I do wish that there were more prominent female voices in the atheist community, just like I wish there was more racial and background diversity in general. Because I think this is mostly a function of like minded people with similar backgrounds not taking time to be reflective.

I like Harris, but comrade has some issues. With profiling, for example. or his overly generous defense of Israeli policy. You can add this one to the list if the account is accurate, although I am now suspicious of authors that use the term "Islamophobia."

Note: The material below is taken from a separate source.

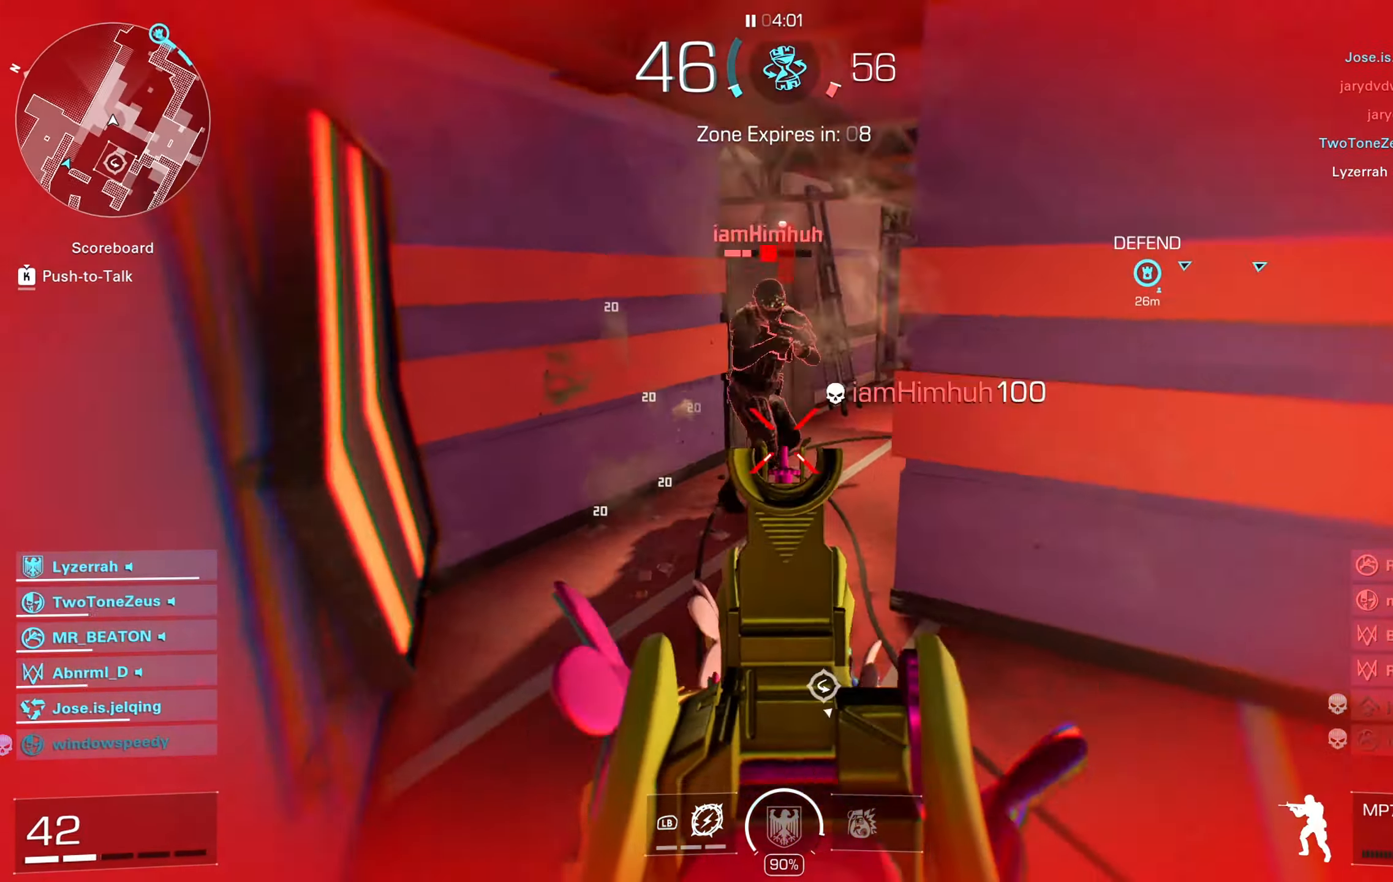
{"buttons": [], "left_stick": "up", "right_stick": "right", "events": [[133, "right_stick", "up"], [250, "right_stick", "right"], [283, "L2", "up"], [300, "R2", "up"], [300, "left_stick", "up"]]}
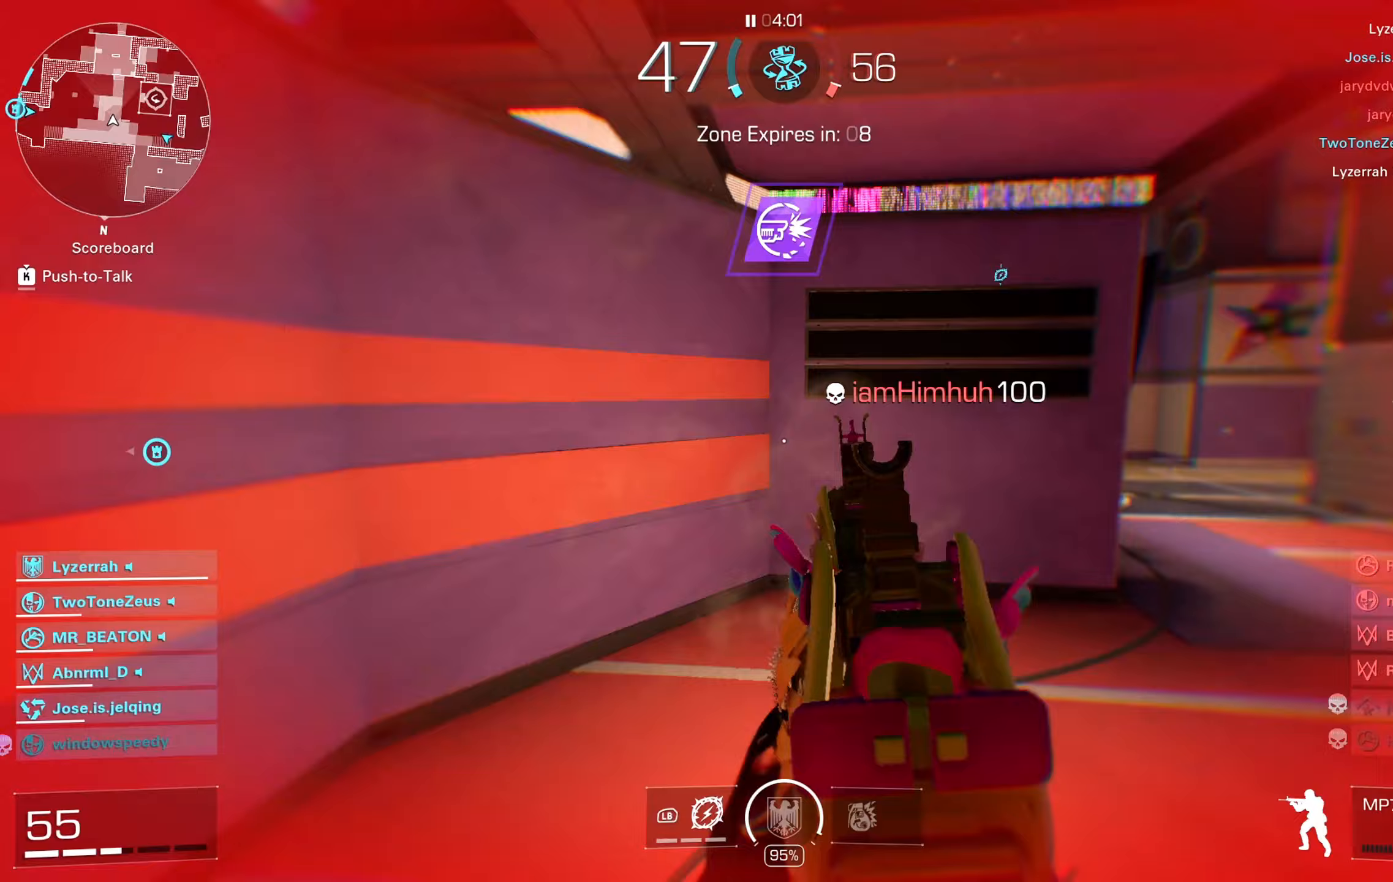
{"buttons": ["B"], "left_stick": "up", "right_stick": "right", "events": [[117, "right_stick", "center"], [200, "right_stick", "right"], [300, "right_stick", "center"], [350, "right_stick", "left"], [433, "B", "down"], [433, "right_stick", "center"], [483, "right_stick", "right"]]}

Of course, even female atheists can be polarizing. One of the most prominent examples is Ayaan Hirsi Ali, who despite her liberal bona fides and her considerable advocacy for the rights of women has been deemed totally unfit for consumption among many liberals and leftist critics of religion.
 

9-10ths_Penguin

1/10 Subway Stalinist
Premium Member
Personally, I'm highly sympathetic toward "New Atheism," especially Sam Harris and Richard Dawkins. I still find the comments from Harris disappointingly and clearly sexist, though, and I think they point to a worrying trend of sexism even among supposedly rational communities. Seeing comments by a lot of atheists online who defend such comments and strongly bash feminism just highlights how much feminism is needed even among rationalist circles.
I've encountered some atheists and skeptics who seem to think that because of their stance against belief in gods, thetheir whole worldview must be rational. I think they miss the point of skepticism.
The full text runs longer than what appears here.